Digital certificates has already existed for half a century. There’s nothing new. A certificate doesn’t get any more legitimate just because it’s recorded on a blockchain.
Digital certificates has already existed for half a century. There’s nothing new. A certificate doesn’t get any more legitimate just because it’s recorded on a blockchain.
bjorney@bjorney.lol 1 year ago
Yes but NFTs are held in trust by you, not a 3rd party business. If you want to sell your NFT to a friend you can do that without brokering the exchange through a middleman who can/will charge a cut
atzanteol@sh.itjust.works 1 year ago
Don’t blockchain brokers charge a transaction fee?
kitonthenet@kbin.social 1 year ago
This is still solved by certificates, I can make my own self signed certificate that says it me and sign whatever I want. The only thing that crypto “solves” is over the wire man in the middle attacks, which aren’t even really a problem in the modern internet
magic_lobster_party@kbin.social 1 year ago
How you transact the ownership of NFTs is a different story. I’m reacting to the claim that NFT is “like a certificate of authenticity, but digital”, which is not unique to NFTs at all.
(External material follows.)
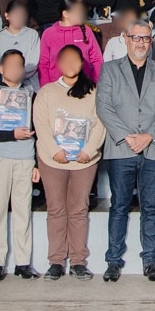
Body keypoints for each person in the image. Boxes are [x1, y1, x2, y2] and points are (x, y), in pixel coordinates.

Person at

This claim is also often misunderstood, since the NFT can only verify the authenticity of the certificate itself, not the art/asset it’s pointing to.
I can easily create an NFT of Mona Lisa. The blockchain will see no problem with it at all. Heck, I can create 1000 NFTs of Mona Lisa if I want.
orca@orcas.enjoying.yachts 1 year ago
This sounds completely logical, until you realize it’s for selling JPGs and expecting them to only exist in that one buyer’s hands.